Eliana, thank you for the additional information. It helps to clarify what is going on. It is important to remember that if there is a court order in place, regarding shared parenting time and visitation, he needs to comply. His failure to do so could result in him being held in contempt of court and the Judge stepping in to take action. If you have been awarded specific time by the court, he can not take it upon himself to stop or prevent that from happening. As such, one of your goals should be try and have him help in contempt. As far as your current attempt to gain residential custody, the Judge is going to want to see a substantial change in circumstances since custody was previously ordered and that it is in the best interest of the child, to now go live with you. If he has her in a dangerous environment at this time, it is certainly a basis to use to get the custody modified. The proof you have and witnesses will certainly need to be presented to the Judge, who can then weigh that information on the situation and if it is best to have your daughter now live with you. As far as the issue with him being the father and you thinking it is not possible, that is going to be a lot more difficult to deal with. It is clearly the law in Florida that a child born or conceived during a lawful marriage is a legitimate child of the mother and the man to whom she is married. Thus, a putative father is generally not allowed to intervene in a dissolution of marriage proceeding to assert paternity over the objection of the husband. Likewise, he will generally not be able to successfully file an action for paternity over the objection of the husband under Ch. 742.21 However, it may be narrowly possible for the putative father to establish paternity even over the objection of the husband through a Ch. 742 proceeding or a declaratory judgment
action, if the putative father is able to prove that he has established a relationship with the child and that the husband has been remiss in fulfilling his role as a father.

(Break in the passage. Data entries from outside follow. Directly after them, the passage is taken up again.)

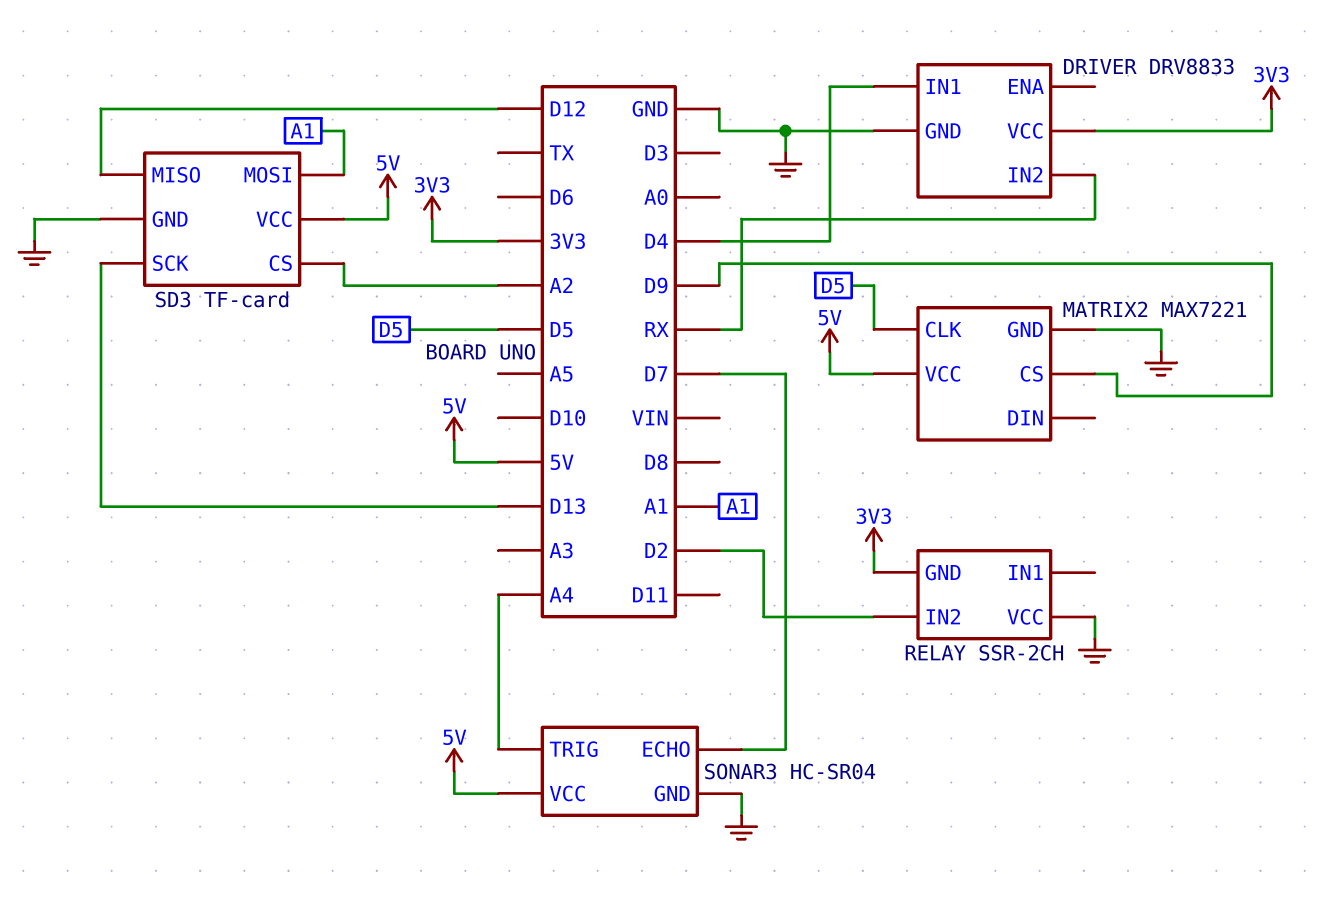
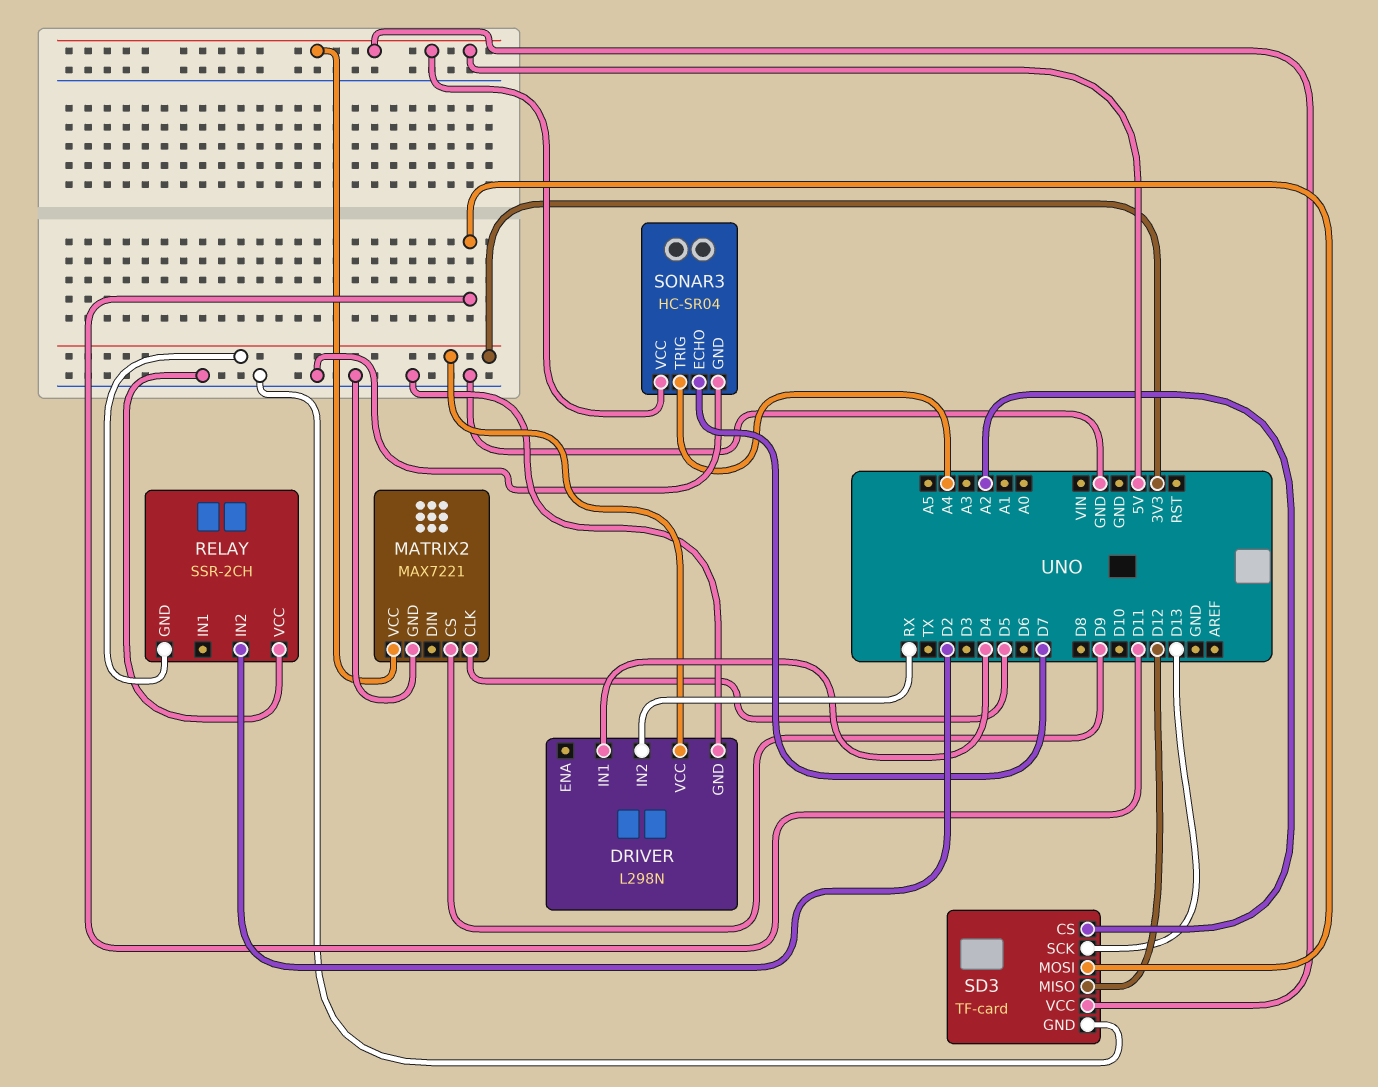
DRIVER: DRV8833 -> L298N
SD3 pin MOSI: A1 -> D11

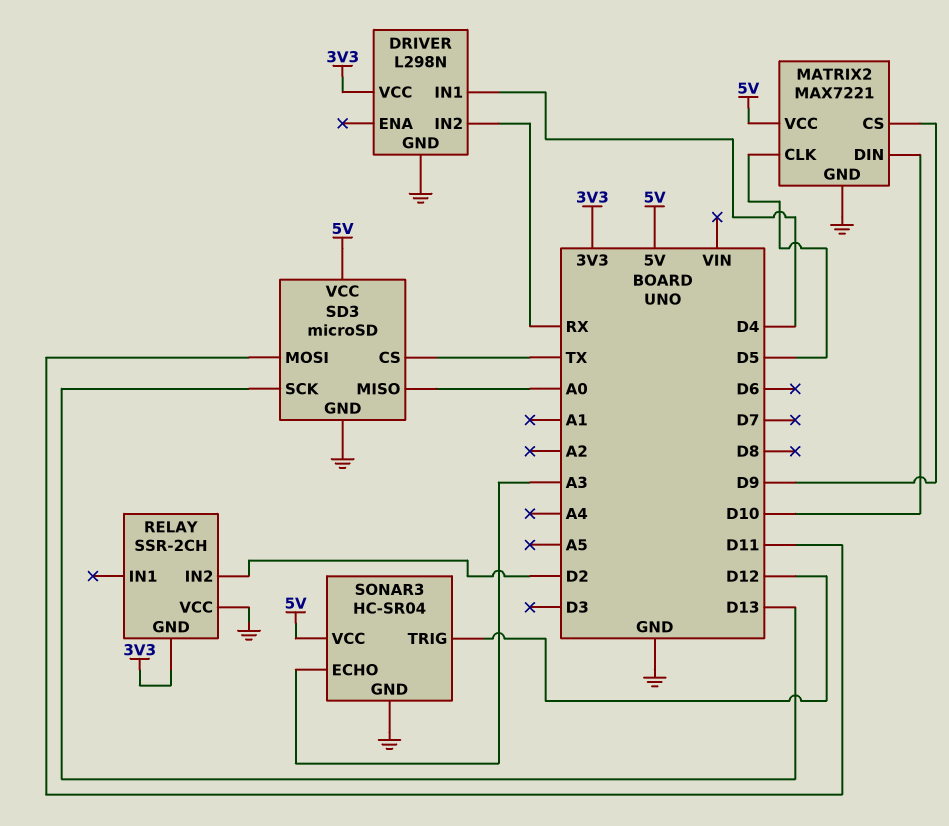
MATRIX2 pin DIN: none -> D10
SD3: TF-card -> microSD
SD3 pin CS: A2 -> TX
SD3 pin MISO: D12 -> A0
SONAR3 pin ECHO: D7 -> A3
SONAR3 pin TRIG: A4 -> D12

Since 1997, however, there has been a difference in Florida between “legitimacy” and “paternity.” Those two concepts are “related, but nevertheless separate and distinct concepts.” As the result of Daniel v. Daniel, 695 So. 2d 1253, 1254 (Fla. 1997), a child can be a legitimate child of a marriage, but have no right of support from the man to whom the mother was married on the date of birth. A husband can deny paternity in a dissolution of marriage proceeding and avoid any duty of support. Although HRS v. Privette, 617 So. 2d 305, 309 (Fla. 1993) and some of its progeny have spoken of terminating the parental rights of the husband, other cases make it clear that the rights of a parent may not be terminated in any proceeding other than a termination of parental rights proceeding under Ch. 39 or Ch. 63.24
Parents cannot stipulate in a dissolution of marriage case that the husband is not the father of the wife’s then unborn child. Such an order is void, leaving open the possibility that the later-born child can petition for paternity and child support. Florida public policy
and law are unequivocal in declaring that parents cannot barter away the interests of their children or exclude the courts from reviewing terms or conditions of custody, visitation, or support. An order based on a stipulation between the parties providing that the husband has surrendered and waived all parental rights in return for the wife’s waiver of entitlement to child support is void for lack of jurisdiction in that it attempts to sever parental rights without invoking any of the statutory provisions governing termination of parental rights.
A final judgment of dissolution of marriage is generally regarded as res judicata on the issue of paternity of the children who were conceived or born during the marriage. Fraudulent misrepresentation about biological paternity is intrinsic and not extrinsic fraud
, thus, affecting the date for filing a motion for relief from judgment or action assailing the judgment. This outcome has been changed to the extent that Ch. 742 now allows disestablishment of paternity under some circumstances.